The Future of the Book
Geoffrey Nunberg, ed.



Introduction
Geoffrey Nunberg

On Prediction

"Prediction, as James O'Donnell observes, is a mug's game. Still, I am willing to venture at least one more prediction here: by the end of the decade all our current talk of the "end of the book" will sound as dated and quaint as most of the other forecasts of this type... --photography will kill painting, movies will kill the theater, television will kill movies, and so on.... For one thing, the complexity and heterogeneity of the new mediasphere should by then be as evident as the heterogeneity of the world of film and television had become by 1960s or so. For another, these proclamations inevitably lose their value as positioning moves once the technology is no longer the property, material or intellectual, of a privileged faction. Indeed, access to the Internet has already become so widespread that many of the academics and technologists who pioneered its development have begun to complain about its vulgarization and to avoid its discussion groups; the Net has become like the fashionable restaurant about which Sam Goldwyn is reported to have said: "It's so crowded thse days, nobody goes there anymore." Within a few years, there will be no predigital bourgeoisie left to épater " (13).

On The Future

"The one thing that is certain is that the introduction of new technologies will be accompanied by a dispersion of the cultural and communicative functions we associate with the book.
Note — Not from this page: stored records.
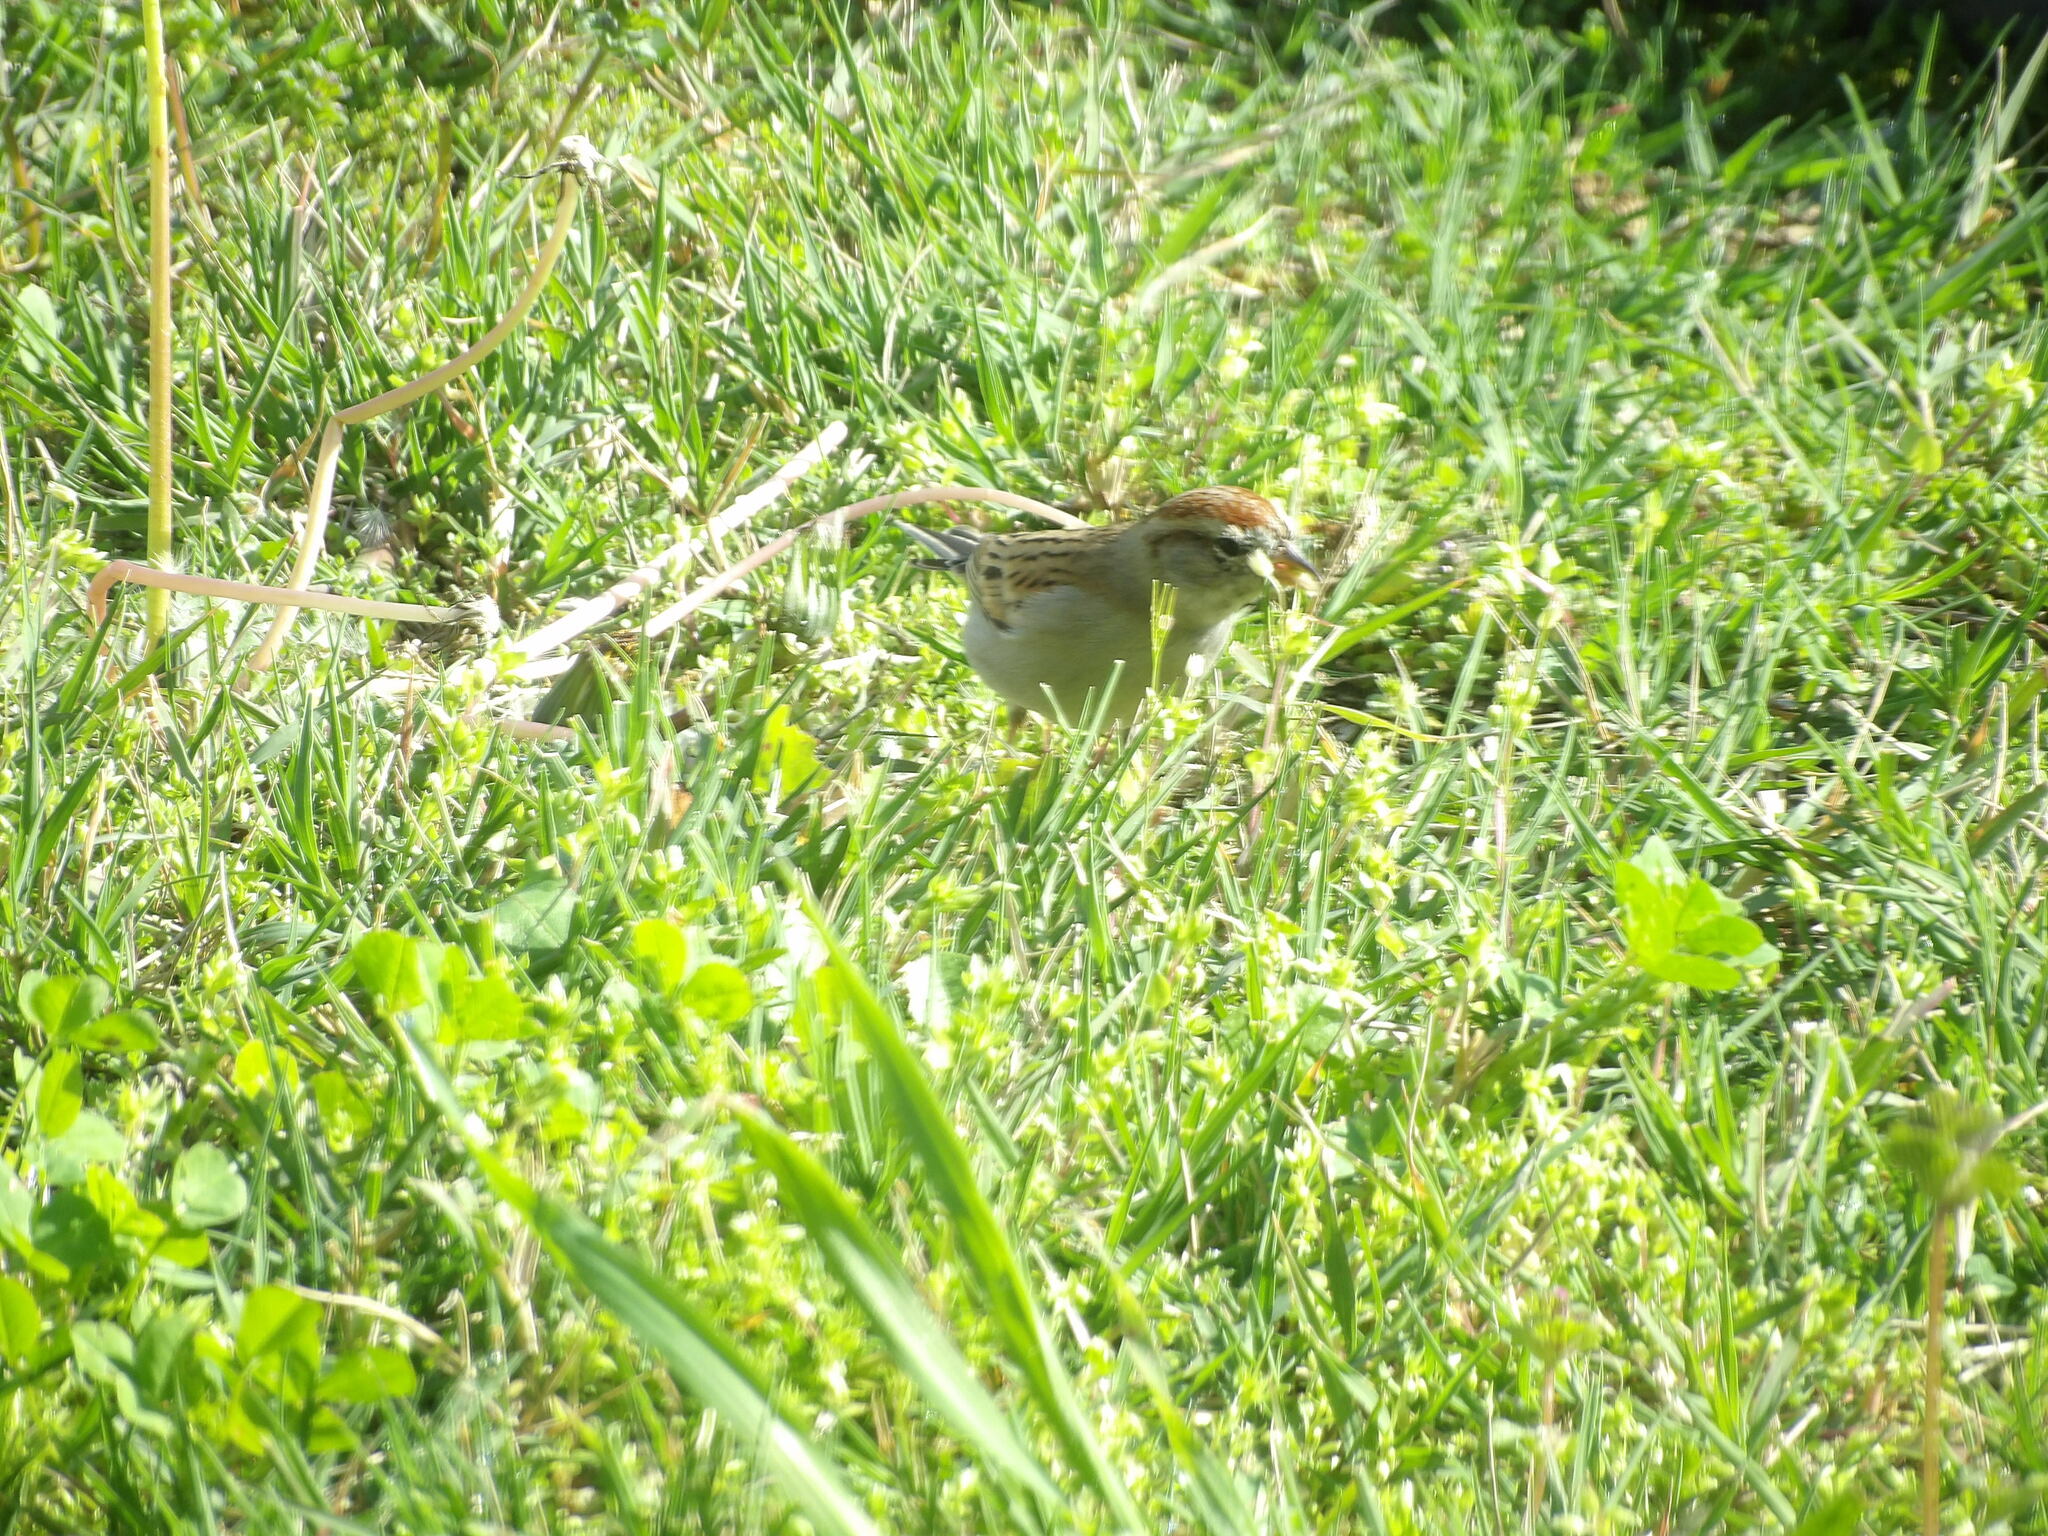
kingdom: Animalia
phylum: Chordata
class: Aves
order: Passeriformes
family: Passerellidae
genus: Spizella
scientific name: Spizella passerina
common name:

There was never any essential reason why we should consign our novels and parts catalogs to the same artifacts, or why we should sell poetry and cookbooks in the same retail outlets, and now that we can imagine doing things otherwise, the contingency of the present is brought home to us. It leads us to a view of the future that is far from the determinism of the visionaries: when everything is possible, nothing is forgone" (20).